▸ **What the exercise asks**:
Quote from the first line below through the line that contains "Page size: 1125x1500.", both included, and leave the pictures out.

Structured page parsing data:

=== Section Start ===

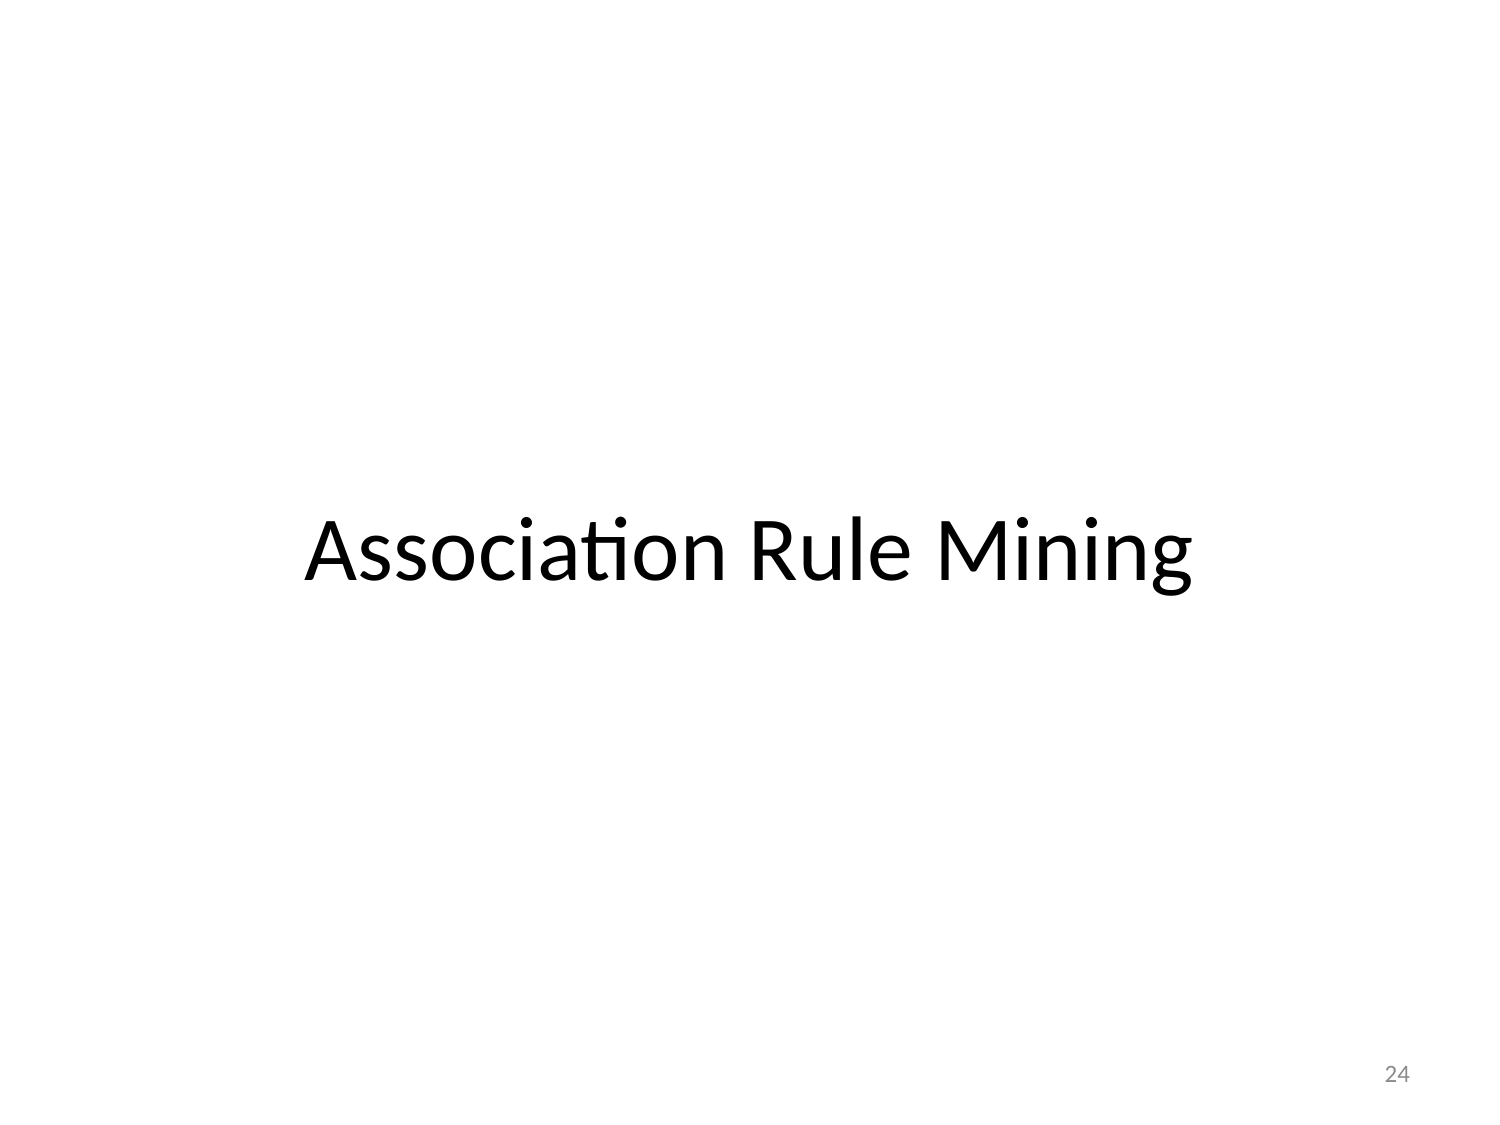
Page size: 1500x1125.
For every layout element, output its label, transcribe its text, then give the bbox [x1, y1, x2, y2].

title Association Rule Mining [75, 450, 1425, 638]
slide_number 24 [1074, 1042, 1425, 1103]
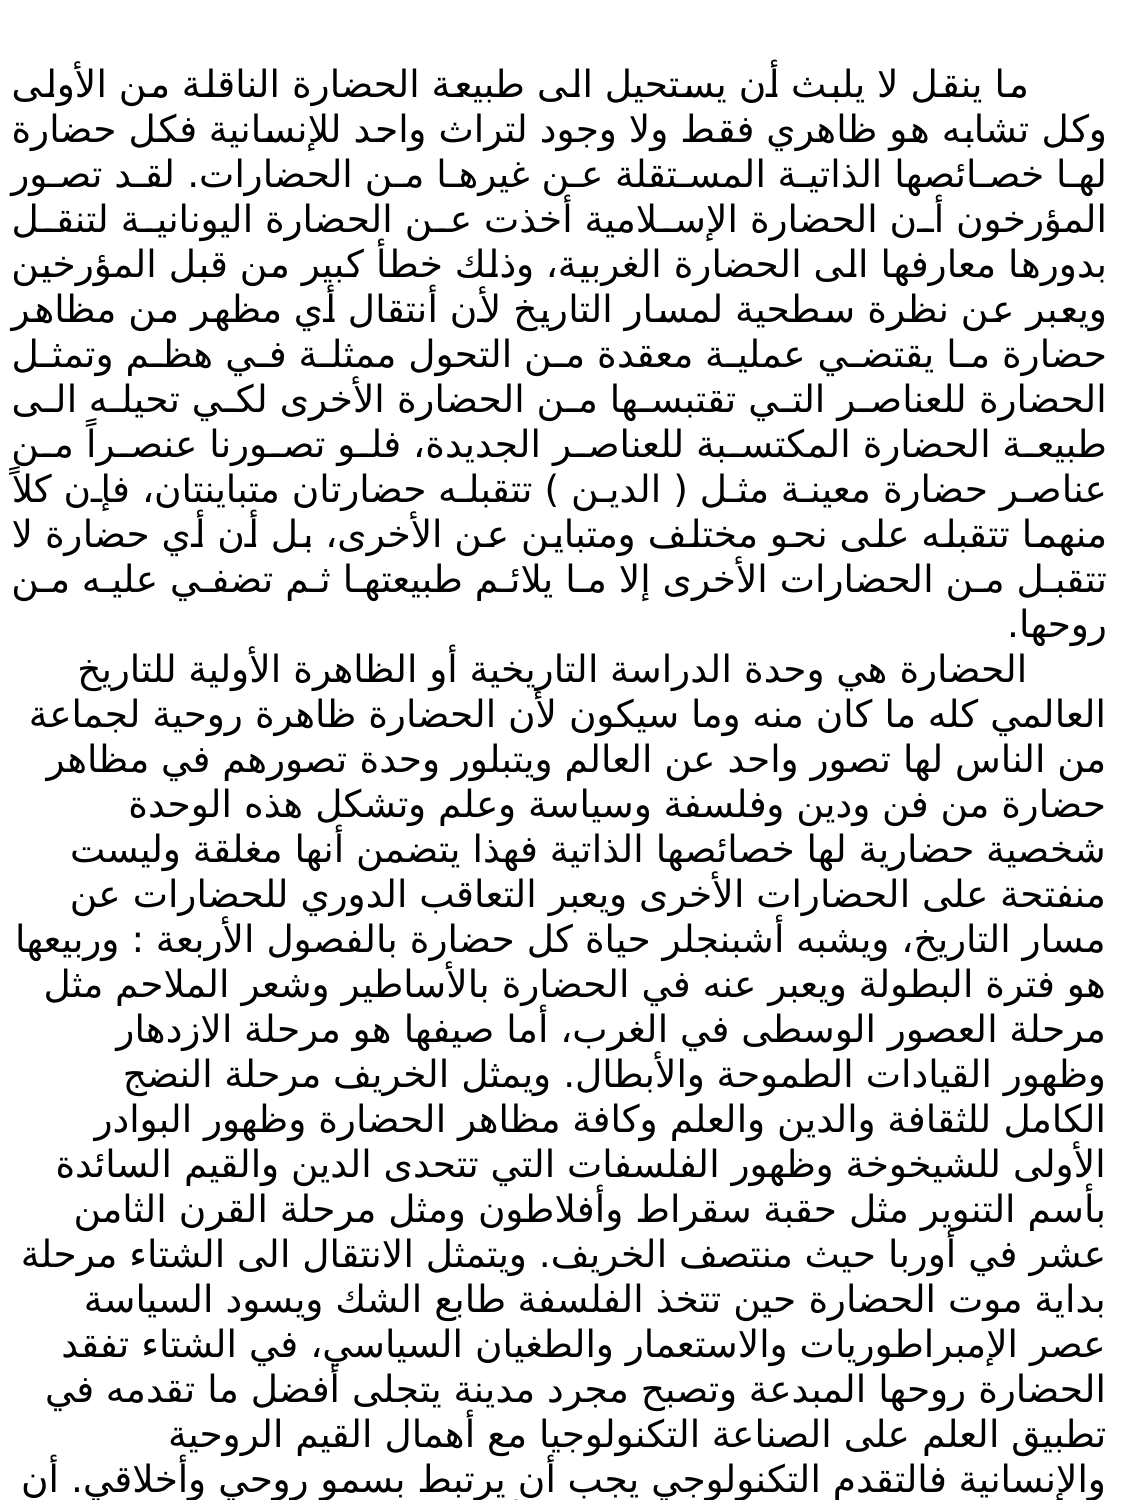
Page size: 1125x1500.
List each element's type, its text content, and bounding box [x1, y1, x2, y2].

text_box ما ينقل لا يلبث أن يستحيل الى طبيعة الحضارة الناقلة من الأولى وكل تشابه هو ظاهري فقط ولا وجود لتراث واحد للإنسانية فكل حضارة لها خصائصها الذاتية المستقلة عن غيرها من الحضارات. لقد تصور المؤرخون أن الحضارة الإسلامية أخذت عن الحضارة اليونانية لتنقل بدورها معارفها الى الحضارة الغربية، وذلك خطأ كبير من قبل المؤرخين ويعبر عن نظرة سطحية لمسار التاريخ لأن أنتقال أي مظهر من مظاهر حضارة ما يقتضي عملية معقدة من التحول ممثلة في هظم وتمثل الحضارة للعناصر التي تقتبسها من الحضارة الأخرى لكي تحيله الى طبيعة الحضارة المكتسبة للعناصر الجديدة، فلو تصورنا عنصراً من عناصر حضارة معينة مثل ( الدين ) تتقبله حضارتان متباينتان، فإن كلاً منهما تتقبله على نحو مختلف ومتباين عن الأخرى، بل أن أي حضارة لا تتقبل من الحضارات الأخرى إلا ما يلائم طبيعتها ثم تضفي عليه من روحها. الحضارة هي وحدة الدراسة التاريخية أو الظاهرة الأولية للتاريخ العالمي كله ما كان منه وما سيكون لأن الحضارة ظاهرة روحية لجماعة من الناس لها تصور واحد عن العالم ويتبلور وحدة تصورهم في مظاهر حضارة من فن ودين وفلسفة وسياسة وعلم وتشكل هذه الوحدة شخصية حضارية لها خصائصها الذاتية فهذا يتضمن أنها مغلقة وليست منفتحة على الحضارات الأخرى ويعبر التعاقب الدوري للحضارات عن مسار التاريخ، ويشبه أشبنجلر حياة كل حضارة بالفصول الأربعة : وربيعها هو فترة البطولة ويعبر عنه في الحضارة بالأساطير وشعر الملاحم مثل مرحلة العصور الوسطى في الغرب، أما صيفها هو مرحلة الازدهار وظهور القيادات الطموحة والأبطال. ويمثل الخريف مرحلة النضج الكامل للثقافة والدين والعلم وكافة مظاهر الحضارة وظهور البوادر الأولى للشيخوخة وظهور الفلسفات التي تتحدى الدين والقيم السائدة بأسم التنوير مثل حقبة سقراط وأفلاطون ومثل مرحلة القرن الثامن عشر في أوربا حيث منتصف الخريف. ويتمثل الانتقال الى الشتاء مرحلة بداية موت الحضارة حين تتخذ الفلسفة طابع الشك ويسود السياسة عصر الإمبراطوريات والاستعمار والطغيان السياسي، في الشتاء تفقد الحضارة روحها المبدعة وتصبح مجرد مدينة يتجلى أفضل ما تقدمه في تطبيق العلم على الصناعة التكنولوجيا مع أهمال القيم الروحية والإنسانية فالتقدم التكنولوجي يجب أن يرتبط بسمو روحي وأخلاقي. أن للحضارة حياتها المحدودة التي لابد لها أن تنتهي [0, 53, 1122, 1500]
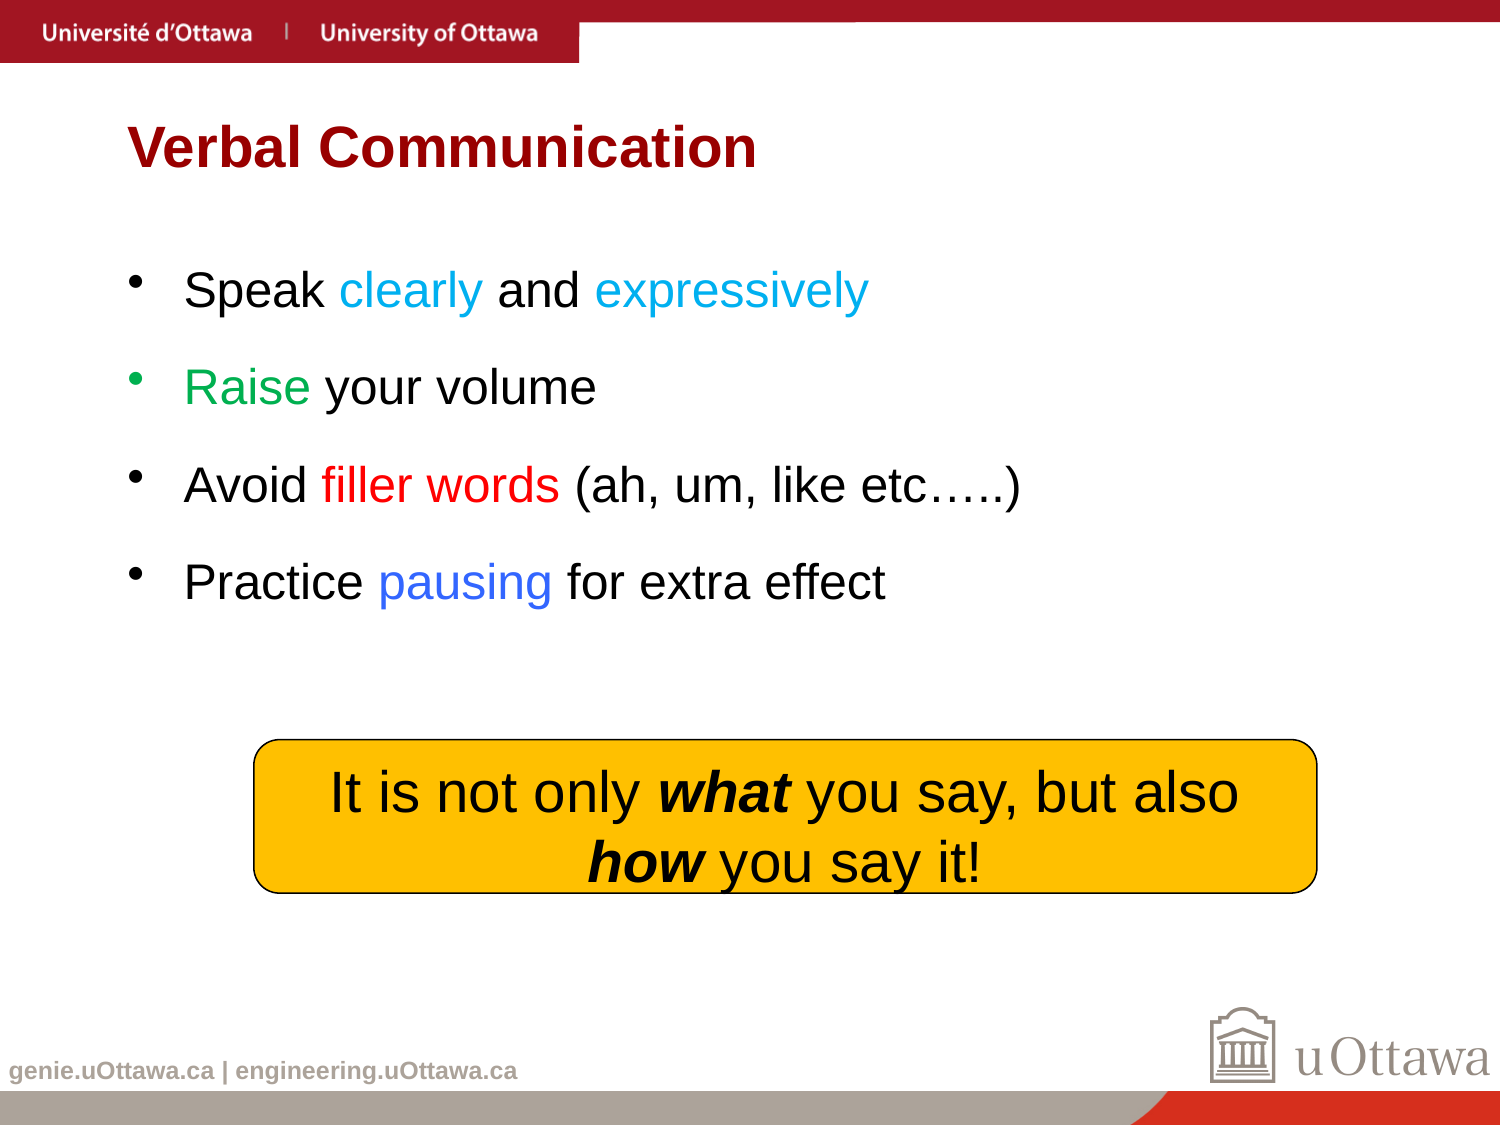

=== Section End ===

▸ **Output for this task**:
Page size: 1500x1125.
For every layout element, output its label, transcribe its text, then give the bbox [x1, y1, x2, y2].

title Association Rule Mining [75, 450, 1425, 638]
slide_number 24 [1074, 1042, 1425, 1103]
Page size: 1125x1500.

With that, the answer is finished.